FIG. 3 is a front view showing a part of FIG. 2 in an enlarged manner.

FIG. 4 is a sectional view taken along line AA of FIG. 3;

5 is an enlarged perspective view showing a rib included in the embodiment shown in FIG. 1. FIG.

FIG. 6 is a plan view of the heat exchange plate.

FIG. 7 is a sectional view taken along line BB of FIG. 6;

FIG. 8 is a sectional view for explaining the operation of the heat exchange plate shown in FIGS. 6 and 7.

FIG. 9 is a perspective view showing a modified example of the rib.

FIG. 10 is a plan view showing a modified example of the heat exchange plate.

FIG. 11 is a plan view showing another modification of the heat exchange plate.

12 is a sectional view taken along line CC of FIG.

FIG. 13 is a sectional view for explaining the operation of the heat exchange plate shown in FIGS. 11 and 12.

FIG. 14 is a sectional view showing still another modification of the heat exchange plate.

FIG. 15 is a perspective view showing a conventional example.

FIG. 16 is a front view showing a part of the same in an enlarged manner.

17 is a cross-sectional view taken along the line DD of FIG.

[Explanation of symbols]

 DESCRIPTION OF SYMBOLS 10 Heat exchange element 11 Heat exchange element 12 Heat exchange plate 13 Rib 14 Sealing rib 15 End plate 15b Engaging recess 16 Flow path 17 Projecting piece 18 Convex projection

 ─────────────────────────────────────────────────── ─── Continuation of the front page (72) Inventor Taku Kawanishi 4-2-1 Honfujisawa, Fujisawa City, Kanagawa Prefecture EBARA Research Institute

Claims (5)

[Claims] 1. A rectangular flat plate-shaped heat exchange plate is provided with end plates on opposite side edges of one surface and a plurality of ribs orthogonal to the end plate on the other surface, and is flush with the ribs. A heat exchange element having sealing ribs engaging with the end plate on both side edges parallel to the rib is integrally molded with resin, and the heat exchange element is engaged with the end plate and the sealing rib with each other. A heat exchange element, which is characterized by being vertically stacked. 2. The end plate is formed so as to be located outside when the end plate and the sealing rib are engaged with each other, and the outer surface of the end plate is formed in an arc shape.
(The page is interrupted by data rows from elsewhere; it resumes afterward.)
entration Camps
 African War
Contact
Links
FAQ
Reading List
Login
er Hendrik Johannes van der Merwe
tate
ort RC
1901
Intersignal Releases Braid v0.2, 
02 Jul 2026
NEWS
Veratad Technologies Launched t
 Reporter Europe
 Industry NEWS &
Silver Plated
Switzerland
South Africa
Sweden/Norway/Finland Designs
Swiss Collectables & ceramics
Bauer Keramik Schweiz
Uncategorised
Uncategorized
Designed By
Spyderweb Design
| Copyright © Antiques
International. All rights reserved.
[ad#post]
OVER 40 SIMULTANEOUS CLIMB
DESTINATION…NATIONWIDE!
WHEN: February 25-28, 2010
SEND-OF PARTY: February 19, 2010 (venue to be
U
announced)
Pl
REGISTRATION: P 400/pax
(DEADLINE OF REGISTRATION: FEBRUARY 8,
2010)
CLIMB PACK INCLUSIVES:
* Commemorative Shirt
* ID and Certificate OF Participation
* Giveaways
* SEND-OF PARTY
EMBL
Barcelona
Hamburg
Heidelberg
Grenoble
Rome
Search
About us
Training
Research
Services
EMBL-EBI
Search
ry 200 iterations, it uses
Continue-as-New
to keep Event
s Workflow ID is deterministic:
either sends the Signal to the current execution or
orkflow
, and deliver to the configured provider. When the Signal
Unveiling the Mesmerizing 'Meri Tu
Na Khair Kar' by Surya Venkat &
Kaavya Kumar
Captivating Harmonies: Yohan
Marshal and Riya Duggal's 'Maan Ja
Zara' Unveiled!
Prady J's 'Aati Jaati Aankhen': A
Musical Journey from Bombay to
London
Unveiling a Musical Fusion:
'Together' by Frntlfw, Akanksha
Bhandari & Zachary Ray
The heat exchange element according to claim 1. 3. A heat exchange element in which a plurality of ribs are provided on at least one surface of a rectangular flat plate-shaped heat exchange plate, and a protruding piece that laterally protrudes is provided on a side surface of the rib, and the heat exchange element comprises 9
A heat exchange element characterized by being vertically stacked while being shifted by 0 degree. 4. A heat exchange element in which a plurality of ribs are provided on at least one surface of a rectangular flat plate-shaped heat exchange plate, wherein unevenness is provided inside at least one surface of the heat exchange plate. A heat exchange element, which is constructed by vertically stacking them while shifting them by 90 degrees. 5. The heat exchange element according to claim 1, wherein both ends of the rib are formed in a smooth pointed shape.